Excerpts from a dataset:
○ ○ ○ ○
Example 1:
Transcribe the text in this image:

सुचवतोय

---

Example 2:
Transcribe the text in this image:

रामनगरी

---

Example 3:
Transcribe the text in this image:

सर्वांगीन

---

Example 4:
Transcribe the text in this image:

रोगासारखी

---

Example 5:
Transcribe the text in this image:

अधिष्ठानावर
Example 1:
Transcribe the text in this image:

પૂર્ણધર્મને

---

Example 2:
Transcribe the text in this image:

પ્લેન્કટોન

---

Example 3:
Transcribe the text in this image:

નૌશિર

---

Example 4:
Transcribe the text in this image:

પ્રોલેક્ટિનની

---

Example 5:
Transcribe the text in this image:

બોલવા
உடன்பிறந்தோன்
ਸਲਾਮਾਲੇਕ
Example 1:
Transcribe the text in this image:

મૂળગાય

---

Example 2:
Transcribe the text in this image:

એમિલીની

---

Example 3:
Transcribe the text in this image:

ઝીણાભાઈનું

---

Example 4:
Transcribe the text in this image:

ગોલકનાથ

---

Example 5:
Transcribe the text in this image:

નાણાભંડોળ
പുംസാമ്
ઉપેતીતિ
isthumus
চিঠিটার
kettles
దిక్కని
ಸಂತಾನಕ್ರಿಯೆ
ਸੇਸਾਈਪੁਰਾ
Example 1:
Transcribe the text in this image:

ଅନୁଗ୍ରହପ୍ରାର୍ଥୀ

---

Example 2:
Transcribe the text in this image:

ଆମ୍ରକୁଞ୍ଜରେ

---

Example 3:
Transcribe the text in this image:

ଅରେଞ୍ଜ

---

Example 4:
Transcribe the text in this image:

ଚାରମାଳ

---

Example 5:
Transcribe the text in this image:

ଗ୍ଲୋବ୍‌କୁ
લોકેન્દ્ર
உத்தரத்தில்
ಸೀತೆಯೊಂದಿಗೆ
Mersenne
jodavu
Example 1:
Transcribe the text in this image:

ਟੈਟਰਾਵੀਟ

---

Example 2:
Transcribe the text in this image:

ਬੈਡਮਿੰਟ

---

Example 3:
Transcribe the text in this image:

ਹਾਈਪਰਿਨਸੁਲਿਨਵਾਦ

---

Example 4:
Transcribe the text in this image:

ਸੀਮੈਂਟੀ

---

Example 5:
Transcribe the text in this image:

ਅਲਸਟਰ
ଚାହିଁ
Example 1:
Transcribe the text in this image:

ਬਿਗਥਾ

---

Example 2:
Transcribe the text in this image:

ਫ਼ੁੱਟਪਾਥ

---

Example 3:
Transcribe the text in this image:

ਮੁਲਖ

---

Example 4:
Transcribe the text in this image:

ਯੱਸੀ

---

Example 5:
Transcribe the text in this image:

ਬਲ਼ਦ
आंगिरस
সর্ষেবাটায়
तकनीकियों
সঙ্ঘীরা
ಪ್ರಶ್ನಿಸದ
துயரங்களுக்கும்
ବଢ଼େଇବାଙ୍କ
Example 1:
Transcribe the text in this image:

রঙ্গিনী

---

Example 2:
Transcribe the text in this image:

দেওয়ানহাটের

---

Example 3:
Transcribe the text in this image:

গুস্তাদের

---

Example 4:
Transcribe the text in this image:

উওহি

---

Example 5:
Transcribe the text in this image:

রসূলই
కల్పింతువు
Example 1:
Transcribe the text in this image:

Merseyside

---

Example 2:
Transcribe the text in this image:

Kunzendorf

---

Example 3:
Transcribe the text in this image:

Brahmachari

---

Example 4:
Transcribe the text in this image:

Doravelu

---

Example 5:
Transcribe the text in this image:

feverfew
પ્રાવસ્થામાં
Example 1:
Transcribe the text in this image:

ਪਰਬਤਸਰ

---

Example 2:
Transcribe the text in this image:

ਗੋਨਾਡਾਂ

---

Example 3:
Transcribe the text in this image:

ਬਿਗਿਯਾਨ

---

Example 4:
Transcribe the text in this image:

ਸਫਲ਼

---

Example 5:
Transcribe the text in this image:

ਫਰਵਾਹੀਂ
○ ○ ○ ○
#### Aim of the task:
Down to the last line, give the records again exactly.

#### Output for this exercise:
Example 1:
Transcribe the text in this image:

सुचवतोय

---

Example 2:
Transcribe the text in this image:

रामनगरी

---

Example 3:
Transcribe the text in this image:

सर्वांगीन

---

Example 4:
Transcribe the text in this image:

रोगासारखी

---

Example 5:
Transcribe the text in this image:

अधिष्ठानावर
Example 1:
Transcribe the text in this image:

પૂર્ણધર્મને

---

Example 2:
Transcribe the text in this image:

પ્લેન્કટોન

---

Example 3:
Transcribe the text in this image:

નૌશિર

---

Example 4:
Transcribe the text in this image:

પ્રોલેક્ટિનની

---

Example 5:
Transcribe the text in this image:

બોલવા
உடன்பிறந்தோன்
ਸਲਾਮਾਲੇਕ
Example 1:
Transcribe the text in this image:

મૂળગાય

---

Example 2:
Transcribe the text in this image:

એમિલીની

---

Example 3:
Transcribe the text in this image:

ઝીણાભાઈનું

---

Example 4:
Transcribe the text in this image:

ગોલકનાથ

---

Example 5:
Transcribe the text in this image:

નાણાભંડોળ
പുംസാമ്
ઉપેતીતિ
isthumus
চিঠিটার
kettles
దిక్కని
ಸಂತಾನಕ್ರಿಯೆ
ਸੇਸਾਈਪੁਰਾ
Example 1:
Transcribe the text in this image:

ଅନୁଗ୍ରହପ୍ରାର୍ଥୀ

---

Example 2:
Transcribe the text in this image:

ଆମ୍ରକୁଞ୍ଜରେ

---

Example 3:
Transcribe the text in this image:

ଅରେଞ୍ଜ

---

Example 4:
Transcribe the text in this image:

ଚାରମାଳ

---

Example 5:
Transcribe the text in this image:

ଗ୍ଲୋବ୍‌କୁ
લોકેન્દ્ર
உத்தரத்தில்
ಸೀತೆಯೊಂದಿಗೆ
Mersenne
jodavu
Example 1:
Transcribe the text in this image:

ਟੈਟਰਾਵੀਟ

---

Example 2:
Transcribe the text in this image:

ਬੈਡਮਿੰਟ

---

Example 3:
Transcribe the text in this image:

ਹਾਈਪਰਿਨਸੁਲਿਨਵਾਦ

---

Example 4:
Transcribe the text in this image:

ਸੀਮੈਂਟੀ

---

Example 5:
Transcribe the text in this image:

ਅਲਸਟਰ
ଚାହିଁ
Example 1:
Transcribe the text in this image:

ਬਿਗਥਾ

---

Example 2:
Transcribe the text in this image:

ਫ਼ੁੱਟਪਾਥ

---

Example 3:
Transcribe the text in this image:

ਮੁਲਖ

---

Example 4:
Transcribe the text in this image:

ਯੱਸੀ

---

Example 5:
Transcribe the text in this image:

ਬਲ਼ਦ
आंगिरस
সর্ষেবাটায়
तकनीकियों
সঙ্ঘীরা
ಪ್ರಶ್ನಿಸದ
துயரங்களுக்கும்
ବଢ଼େଇବାଙ୍କ
Example 1:
Transcribe the text in this image:

রঙ্গিনী

---

Example 2:
Transcribe the text in this image:

দেওয়ানহাটের

---

Example 3:
Transcribe the text in this image:

গুস্তাদের

---

Example 4:
Transcribe the text in this image:

উওহি

---

Example 5:
Transcribe the text in this image:

রসূলই
కల్పింతువు
Example 1:
Transcribe the text in this image:

Merseyside

---

Example 2:
Transcribe the text in this image:

Kunzendorf

---

Example 3:
Transcribe the text in this image:

Brahmachari

---

Example 4:
Transcribe the text in this image:

Doravelu

---

Example 5:
Transcribe the text in this image:

feverfew
પ્રાવસ્થામાં
Example 1:
Transcribe the text in this image:

ਪਰਬਤਸਰ

---

Example 2:
Transcribe the text in this image:

ਗੋਨਾਡਾਂ

---

Example 3:
Transcribe the text in this image:

ਬਿਗਿਯਾਨ

---

Example 4:
Transcribe the text in this image:

ਸਫਲ਼

---

Example 5:
Transcribe the text in this image:

ਫਰਵਾਹੀਂ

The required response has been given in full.